Staff Reporter

NEW DELHI: If Dalits and tribals in the country are being held for naxalite insurgency, the Muslim community is being prosecuted on charges of terrorism, human rights activist Harsh Mander said here on Tuesday.

“On the basis of scientific evidence it can be said that torture does not induce people to speak the truth. Rather it obscures the truth,” said Mr. Mander, addressing a press conference organised by human rights organisation Act Now for Harmony And Democracy (ANHAD) to bring to light illegal detention, arbitrary arrest and torture of five Muslim youths at Vadodara in Gujarat.

Referring to the manner in which people were taken away at random by the police, Mr. Mander said: “There is a pattern that exists in these cases. First, policemen in plain clothes pick up the individuals concerned and carry them away in vehicles which are not police cars. Next they are blindfolded and taken to farmhouses where they are tortured. The families are informed only later. Usually these victims do not have a criminal record.”

“If a person is a Muslim, then it is almost presumed that he is a terrorist and the burden of proof is on the individual to prove that he is not a terrorist,” Mr. Mander added.

Shabnam Hashmi of ANHAD said the five youths in Vadodara were arbitrarily picked up by the police on the pretext that they were planning to bomb the “Ganesh Visarjan” ceremony. “They were picked up on September 1 and 2. A few days later they were produced in court and the Vadodara Police Commissioner addressed a press conference where he alleged that the detainees had been in possession of a rocket launcher and sutli bombs,” she said, adding that two pieces of pipe had been identified as the so-called “rocket launcher”!

“When the detainees were presented in court, their body language and their bodily condition indicated that they had been tortured,” Ms. Hashmi said, alleging that the youths had been detained just before a by-election on September 10 in order to rouse sentiments.

Ms. Hashmi said the National Commission for Minorities which had been approached in this regard has decided to send a team to Gujarat to investigate the case.

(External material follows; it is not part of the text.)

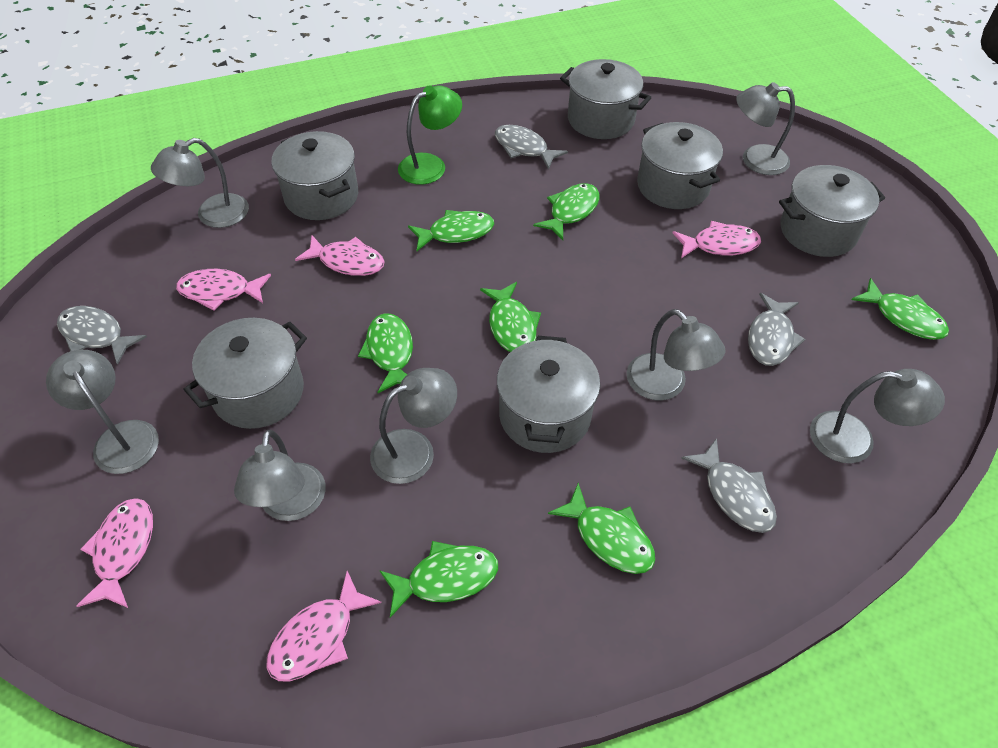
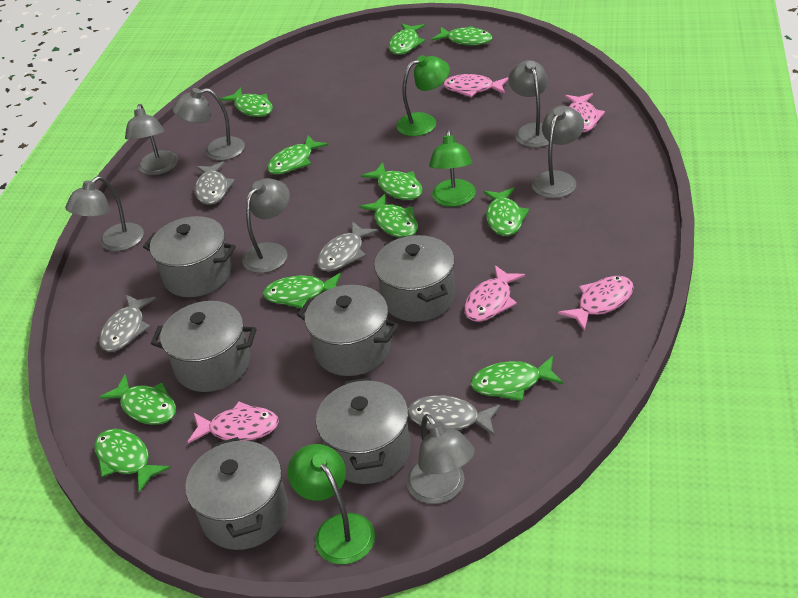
green fish: [358,314,413,393] [379,541,498,618] [408,210,494,251] [480,282,541,352] [533,183,600,240] [548,483,655,574] [851,278,949,340] = 7 -> [94,429,171,493] [99,374,176,425] [220,87,273,117] [263,273,341,308] [267,135,328,174] [359,194,418,238] [361,162,423,200] [389,23,425,55] [431,26,492,46] [471,356,563,401] [483,187,529,236] = 11
green lamp: [398,85,462,185] = 1 -> [288,444,375,564] [396,55,450,136] [429,130,476,207] = 3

Grieving over the way her son had been treated by the police, young Zahir Abbas Amiruddin Shaikh’s mother Rehmat said: “My son received electric shocks nearly four times on each of the five days of his detention. I hope he does not lose his sanity.”

Naseem, whose 39-year-old husband Iqbal was also picked up, said: “My husband who was detained during this Ramzan month was not allowed to break his fast. Even after he was arrested, the police kept coming home and harassing us.”

Dwelling on the legal aspect of the arrest, advocate Vrinda Grover said: “The law does not provide for illegal detention of people. Detention of people in farmhouses which are not jails is illegal.”